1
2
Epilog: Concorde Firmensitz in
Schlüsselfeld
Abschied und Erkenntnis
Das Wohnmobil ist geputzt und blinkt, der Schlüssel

+ + +

About this task:
Looking at the records above, please output exactly the lines that run from the one holding "Abschied und Erkenntnis" to the final line, and only those.

Result below:
Abschied und Erkenntnis
Das Wohnmobil ist geputzt und blinkt, der Schlüssel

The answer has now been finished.